* Request: Please reproduce the rows below without changes, starting with the line containing "pose: elev=99.5 azim=343.2" and running through the final row.
+++ The data +++
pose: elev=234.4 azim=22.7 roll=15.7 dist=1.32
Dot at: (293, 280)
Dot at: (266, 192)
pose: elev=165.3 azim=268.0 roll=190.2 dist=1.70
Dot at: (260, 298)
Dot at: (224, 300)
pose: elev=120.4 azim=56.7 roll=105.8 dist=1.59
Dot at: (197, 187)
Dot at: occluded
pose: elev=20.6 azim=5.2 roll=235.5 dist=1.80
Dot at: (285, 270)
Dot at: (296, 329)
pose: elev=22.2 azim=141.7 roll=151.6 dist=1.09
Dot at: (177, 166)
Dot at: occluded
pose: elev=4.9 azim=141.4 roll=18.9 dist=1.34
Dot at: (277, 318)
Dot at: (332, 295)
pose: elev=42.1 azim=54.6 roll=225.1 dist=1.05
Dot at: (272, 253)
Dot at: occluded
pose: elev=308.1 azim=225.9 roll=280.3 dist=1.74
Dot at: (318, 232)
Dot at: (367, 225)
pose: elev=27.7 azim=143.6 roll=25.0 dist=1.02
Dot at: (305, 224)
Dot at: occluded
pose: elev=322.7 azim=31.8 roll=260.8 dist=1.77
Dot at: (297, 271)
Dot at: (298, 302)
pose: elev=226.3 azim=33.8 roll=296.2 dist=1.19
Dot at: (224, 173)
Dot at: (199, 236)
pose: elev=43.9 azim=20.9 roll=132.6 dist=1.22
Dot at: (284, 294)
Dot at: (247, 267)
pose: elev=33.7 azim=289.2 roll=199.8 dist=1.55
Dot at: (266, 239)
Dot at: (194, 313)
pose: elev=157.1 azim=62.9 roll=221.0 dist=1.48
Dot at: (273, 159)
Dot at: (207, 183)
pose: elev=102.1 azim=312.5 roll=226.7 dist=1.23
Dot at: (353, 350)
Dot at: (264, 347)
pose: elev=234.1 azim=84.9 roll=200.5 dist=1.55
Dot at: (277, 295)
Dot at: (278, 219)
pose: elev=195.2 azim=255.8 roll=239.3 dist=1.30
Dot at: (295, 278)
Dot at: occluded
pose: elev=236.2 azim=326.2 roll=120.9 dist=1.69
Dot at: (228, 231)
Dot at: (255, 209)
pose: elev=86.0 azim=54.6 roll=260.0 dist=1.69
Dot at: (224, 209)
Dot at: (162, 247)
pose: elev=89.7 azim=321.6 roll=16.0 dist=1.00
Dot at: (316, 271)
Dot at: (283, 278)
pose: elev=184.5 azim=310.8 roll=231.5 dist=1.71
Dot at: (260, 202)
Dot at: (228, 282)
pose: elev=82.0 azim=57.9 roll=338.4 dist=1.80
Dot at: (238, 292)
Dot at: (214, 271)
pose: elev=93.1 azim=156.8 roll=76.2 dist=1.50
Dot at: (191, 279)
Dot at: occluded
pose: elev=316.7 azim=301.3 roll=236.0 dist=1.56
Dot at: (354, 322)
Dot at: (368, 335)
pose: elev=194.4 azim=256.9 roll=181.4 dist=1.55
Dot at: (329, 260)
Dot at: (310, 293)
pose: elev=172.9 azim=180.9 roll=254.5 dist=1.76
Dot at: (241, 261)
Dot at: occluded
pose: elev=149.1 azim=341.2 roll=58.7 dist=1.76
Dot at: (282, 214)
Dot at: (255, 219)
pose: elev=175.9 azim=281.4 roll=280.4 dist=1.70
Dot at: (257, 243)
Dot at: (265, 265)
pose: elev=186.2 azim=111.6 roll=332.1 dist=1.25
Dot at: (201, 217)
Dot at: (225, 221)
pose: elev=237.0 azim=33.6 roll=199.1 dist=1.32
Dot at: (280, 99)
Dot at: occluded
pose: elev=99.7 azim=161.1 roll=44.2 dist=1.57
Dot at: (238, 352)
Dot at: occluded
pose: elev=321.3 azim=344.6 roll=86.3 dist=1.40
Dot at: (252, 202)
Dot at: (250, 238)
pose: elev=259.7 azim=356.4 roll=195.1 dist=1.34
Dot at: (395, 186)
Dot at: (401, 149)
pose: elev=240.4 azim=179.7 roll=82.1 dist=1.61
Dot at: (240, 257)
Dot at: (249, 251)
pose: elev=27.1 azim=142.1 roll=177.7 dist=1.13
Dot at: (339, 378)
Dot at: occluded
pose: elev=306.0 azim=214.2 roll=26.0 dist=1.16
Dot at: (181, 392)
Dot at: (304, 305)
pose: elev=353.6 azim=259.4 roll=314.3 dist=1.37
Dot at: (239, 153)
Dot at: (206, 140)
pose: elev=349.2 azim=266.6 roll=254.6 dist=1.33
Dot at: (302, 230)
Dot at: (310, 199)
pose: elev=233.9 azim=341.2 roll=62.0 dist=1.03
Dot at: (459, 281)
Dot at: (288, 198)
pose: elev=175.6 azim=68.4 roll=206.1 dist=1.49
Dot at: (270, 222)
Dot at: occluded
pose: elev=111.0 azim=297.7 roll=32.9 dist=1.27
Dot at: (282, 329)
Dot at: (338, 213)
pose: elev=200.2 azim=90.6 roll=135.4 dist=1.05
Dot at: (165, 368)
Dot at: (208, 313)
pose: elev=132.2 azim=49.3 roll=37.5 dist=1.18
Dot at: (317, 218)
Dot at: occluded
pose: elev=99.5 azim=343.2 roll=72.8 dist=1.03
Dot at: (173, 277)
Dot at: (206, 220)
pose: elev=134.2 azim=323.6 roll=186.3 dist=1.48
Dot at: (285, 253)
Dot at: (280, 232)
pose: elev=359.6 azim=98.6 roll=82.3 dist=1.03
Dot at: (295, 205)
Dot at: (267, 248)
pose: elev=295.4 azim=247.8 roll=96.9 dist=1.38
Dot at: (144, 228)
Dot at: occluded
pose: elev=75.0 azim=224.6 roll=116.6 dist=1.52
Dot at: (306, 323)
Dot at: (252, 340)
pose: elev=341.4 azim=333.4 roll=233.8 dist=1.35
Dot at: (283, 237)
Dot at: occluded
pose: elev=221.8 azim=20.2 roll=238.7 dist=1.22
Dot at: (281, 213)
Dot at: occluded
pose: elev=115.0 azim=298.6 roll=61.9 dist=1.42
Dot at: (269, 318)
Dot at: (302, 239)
+++
* Complete output:
pose: elev=99.5 azim=343.2 roll=72.8 dist=1.03
Dot at: (173, 277)
Dot at: (206, 220)
pose: elev=134.2 azim=323.6 roll=186.3 dist=1.48
Dot at: (285, 253)
Dot at: (280, 232)
pose: elev=359.6 azim=98.6 roll=82.3 dist=1.03
Dot at: (295, 205)
Dot at: (267, 248)
pose: elev=295.4 azim=247.8 roll=96.9 dist=1.38
Dot at: (144, 228)
Dot at: occluded
pose: elev=75.0 azim=224.6 roll=116.6 dist=1.52
Dot at: (306, 323)
Dot at: (252, 340)
pose: elev=341.4 azim=333.4 roll=233.8 dist=1.35
Dot at: (283, 237)
Dot at: occluded
pose: elev=221.8 azim=20.2 roll=238.7 dist=1.22
Dot at: (281, 213)
Dot at: occluded
pose: elev=115.0 azim=298.6 roll=61.9 dist=1.42
Dot at: (269, 318)
Dot at: (302, 239)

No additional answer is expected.